▶ _Requirement_
Without the pictures, give every record again exactly.

%%

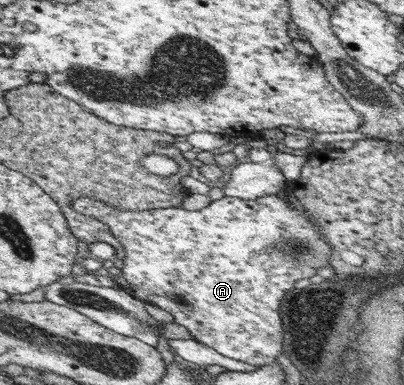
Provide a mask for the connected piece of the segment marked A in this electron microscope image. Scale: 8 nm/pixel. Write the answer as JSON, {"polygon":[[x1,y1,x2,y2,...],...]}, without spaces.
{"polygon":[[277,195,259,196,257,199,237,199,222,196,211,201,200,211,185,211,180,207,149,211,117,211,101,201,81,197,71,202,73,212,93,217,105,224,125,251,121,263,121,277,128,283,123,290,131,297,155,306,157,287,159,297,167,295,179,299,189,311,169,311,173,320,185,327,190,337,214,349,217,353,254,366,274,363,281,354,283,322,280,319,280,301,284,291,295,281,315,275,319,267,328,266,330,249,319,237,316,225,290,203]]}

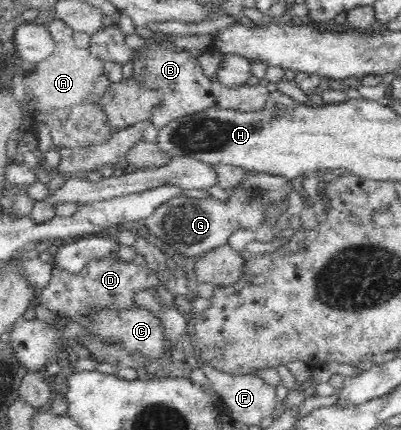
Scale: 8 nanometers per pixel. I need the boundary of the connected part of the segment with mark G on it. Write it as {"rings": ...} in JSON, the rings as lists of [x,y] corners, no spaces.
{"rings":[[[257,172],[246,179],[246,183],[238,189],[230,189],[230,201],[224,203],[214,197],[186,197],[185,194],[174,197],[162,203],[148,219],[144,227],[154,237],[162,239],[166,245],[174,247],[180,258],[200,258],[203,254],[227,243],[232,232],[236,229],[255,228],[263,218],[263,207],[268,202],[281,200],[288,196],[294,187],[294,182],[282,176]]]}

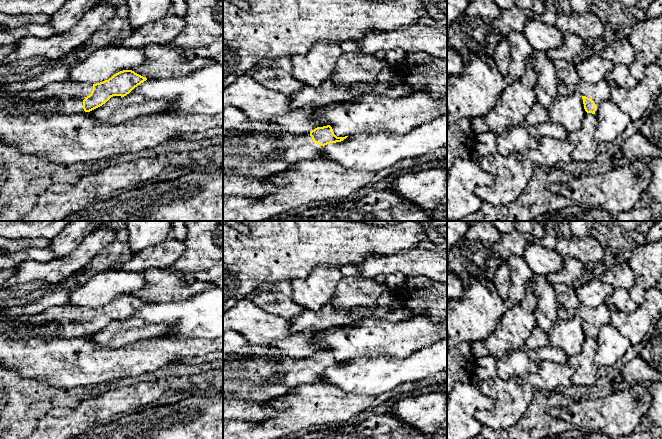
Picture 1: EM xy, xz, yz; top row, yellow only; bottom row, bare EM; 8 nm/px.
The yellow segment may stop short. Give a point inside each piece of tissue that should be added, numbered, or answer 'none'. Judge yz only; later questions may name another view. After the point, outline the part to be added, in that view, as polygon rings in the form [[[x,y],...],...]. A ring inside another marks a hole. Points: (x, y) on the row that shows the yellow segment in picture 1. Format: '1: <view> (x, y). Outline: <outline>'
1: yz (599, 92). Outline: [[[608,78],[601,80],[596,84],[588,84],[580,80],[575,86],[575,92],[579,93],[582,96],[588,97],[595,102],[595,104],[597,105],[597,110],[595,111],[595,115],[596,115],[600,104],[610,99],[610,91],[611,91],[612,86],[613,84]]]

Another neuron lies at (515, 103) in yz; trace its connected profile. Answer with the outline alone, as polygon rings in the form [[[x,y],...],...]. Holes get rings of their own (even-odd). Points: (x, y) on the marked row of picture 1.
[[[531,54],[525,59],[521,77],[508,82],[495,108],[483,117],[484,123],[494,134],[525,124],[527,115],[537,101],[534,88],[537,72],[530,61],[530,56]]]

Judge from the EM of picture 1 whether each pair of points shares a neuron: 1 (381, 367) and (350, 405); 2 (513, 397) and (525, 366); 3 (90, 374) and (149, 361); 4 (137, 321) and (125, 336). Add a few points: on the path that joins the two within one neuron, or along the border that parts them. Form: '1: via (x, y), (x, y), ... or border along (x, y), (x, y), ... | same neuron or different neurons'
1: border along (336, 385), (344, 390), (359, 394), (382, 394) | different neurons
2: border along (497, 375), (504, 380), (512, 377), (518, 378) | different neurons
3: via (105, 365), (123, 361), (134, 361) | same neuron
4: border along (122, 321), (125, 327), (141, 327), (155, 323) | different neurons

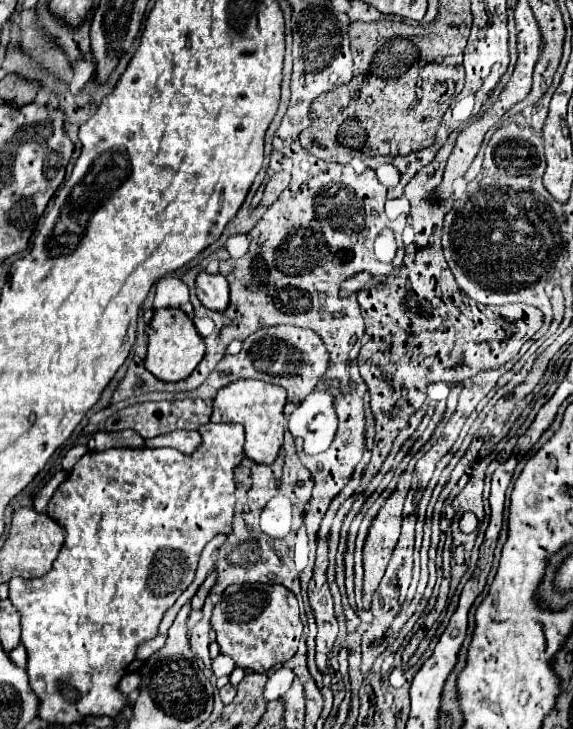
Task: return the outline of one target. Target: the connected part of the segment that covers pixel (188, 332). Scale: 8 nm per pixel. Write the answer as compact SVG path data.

%%

▶ _Finished task_
Provide a mask for the connected piece of the segment marked A in this electron microscope image. Scale: 8 nm/pixel. Write the answer as JSON, {"polygon":[[x1,y1,x2,y2,...],...]}, without spaces.
{"polygon":[[277,195,259,196,257,199,237,199,222,196,211,201,200,211,185,211,180,207,149,211,117,211,101,201,81,197,71,202,73,212,93,217,105,224,125,251,121,263,121,277,128,283,123,290,131,297,155,306,157,287,159,297,167,295,179,299,189,311,169,311,173,320,185,327,190,337,214,349,217,353,254,366,274,363,281,354,283,322,280,319,280,301,284,291,295,281,315,275,319,267,328,266,330,249,319,237,316,225,290,203]]}

Scale: 8 nanometers per pixel. I need the boundary of the connected part of the segment with mark G on it. Write it as {"rings": ...} in JSON, the rings as lists of [x,y] corners, no spaces.
{"rings":[[[257,172],[246,179],[246,183],[238,189],[230,189],[230,201],[224,203],[214,197],[186,197],[185,194],[174,197],[162,203],[148,219],[144,227],[154,237],[162,239],[166,245],[174,247],[180,258],[200,258],[203,254],[227,243],[232,232],[236,229],[255,228],[263,218],[263,207],[268,202],[281,200],[288,196],[294,187],[294,182],[282,176]]]}

Picture 1: EM xy, xz, yz; top row, yellow only; bottom row, bare EM; 8 nm/px.
The yellow segment may stop short. Give a point inside each piece of tissue that should be added, numbered, or answer 'none'. Judge yz only; later questions may name another view. After the point, outline the part to be added, in that view, as polygon rings in the form [[[x,y],...],...]. A ring inside another marks a hole. Points: (x, y) on the row that shows the yellow segment in picture 1. Format: '1: <view> (x, y). Outline: <outline>'
1: yz (599, 92). Outline: [[[608,78],[601,80],[596,84],[588,84],[580,80],[575,86],[575,92],[579,93],[582,96],[588,97],[595,102],[595,104],[597,105],[597,110],[595,111],[595,115],[596,115],[600,104],[610,99],[610,91],[611,91],[612,86],[613,84]]]

Another neuron lies at (515, 103) in yz; trace its connected profile. Answer with the outline alone, as polygon rings in the form [[[x,y],...],...]. Holes get rings of their own (even-odd). Points: (x, y) on the marked row of picture 1.
[[[531,54],[525,59],[521,77],[508,82],[495,108],[483,117],[484,123],[494,134],[525,124],[527,115],[537,101],[534,88],[537,72],[530,61],[530,56]]]

Judge from the EM of picture 1 whether each pair of points shares a neuron: 1 (381, 367) and (350, 405); 2 (513, 397) and (525, 366); 3 (90, 374) and (149, 361); 4 (137, 321) and (125, 336). Add a few points: on the path that joins the two within one neuron, or along the border that parts them. Form: '1: via (x, y), (x, y), ... or border along (x, y), (x, y), ... | same neuron or different neurons'
1: border along (336, 385), (344, 390), (359, 394), (382, 394) | different neurons
2: border along (497, 375), (504, 380), (512, 377), (518, 378) | different neurons
3: via (105, 365), (123, 361), (134, 361) | same neuron
4: border along (122, 321), (125, 327), (141, 327), (155, 323) | different neurons

Task: return the outline of one target. Target: the connected part of the segment that covers pixel (188, 332). Scale: 8 nm per pixel. Write the answer as compact SVG path data.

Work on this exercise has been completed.